▶ **Schriftliche Aufgabe a**: Formatiere sämtliche Zeilen aller Aufzeichnungen als JSON-Liste aus Zeichenketten, mit einem Eintrag je Zeile und ohne Leerzeilen.

Versteht man Jesus als einen Reisenden aus einer anderen Zeit und Welt, so taucht allerdings sofort die Frage auf, ob Jesus denn dann überhaupt ein wirklicher Mensch war. In der Darstellung des Johannesevangeliums wirkt Jesus stellenweise eher wie ein auf der Erde wandelnder Gott. Auf das Johannesevangelium haben sich deshalb auch immer wieder Sekten berufen, die an der wahren Menschheit Christi gezweifelt haben. Gegen solche sektiererische Tendenzen hat dann das nicänische Glaubensbekenntnis im 4. Jahrhundert festgehalten, dass Jesus wahrer Gott und wahrer Mensch ist. Denn auch wenn Jesus im Johannesevangelium oft genug wie ein Reisender aus einer anderen Welt erscheint, so besteht doch gar kein Zweifel daran, dass Jesus auch im Johannesevangelium ein wirklicher Mensch ist, der mit den anderen isst und trinkt, der fröhlich und auch traurig sein kann. Und dass es auch dem Johannesevangelium am Ende immer und diese und nicht um eine jenseitige Welt geht, erkennt man deutlich an Johannes 3,16, einem der zentralen Sätze des Evangeliums: „So sehr hat Gott die Welt geliebt, dass er seinen eingeborenen Sohn gab, damit alle, die an ihn glauben, nicht verloren werden, sondern das ewige Leben haben."

▶ **Schriftliche Aufgabe b**: Fasse den Textauszug über Jesus im Johannesevangelium in zwei Sätzen zusammen.

▶ **Aufzeichnungen zur Übung**:
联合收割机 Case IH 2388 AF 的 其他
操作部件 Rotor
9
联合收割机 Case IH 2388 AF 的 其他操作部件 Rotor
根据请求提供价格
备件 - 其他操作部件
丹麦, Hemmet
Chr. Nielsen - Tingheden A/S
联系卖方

▶ **Lösung der Aufgabe a**:
[
  "联合收割机 Case IH 2388 AF 的 其他",
  "操作部件 Rotor",
  "9",
  "联合收割机 Case IH 2388 AF 的 其他操作部件 Rotor",
  "根据请求提供价格",
  "备件 - 其他操作部件",
  "丹麦, Hemmet",
  "Chr. Nielsen - Tingheden A/S",
  "联系卖方"
]

▶ **Lösung der Aufgabe b**: Im Johannesevangelium wirkt Jesus stellenweise wie ein auf der Erde wandelnder Gott, weshalb sich Sekten, die an seiner wahren Menschheit zweifelten, immer wieder darauf beriefen. Dagegen hielt das nicänische Glaubensbekenntnis im 4. Jahrhundert fest, dass Jesus wahrer Gott und wahrer Mensch ist, und auch im Johannesevangelium ist er ein wirklicher Mensch, der mit anderen isst und trinkt und fröhlich wie traurig sein kann.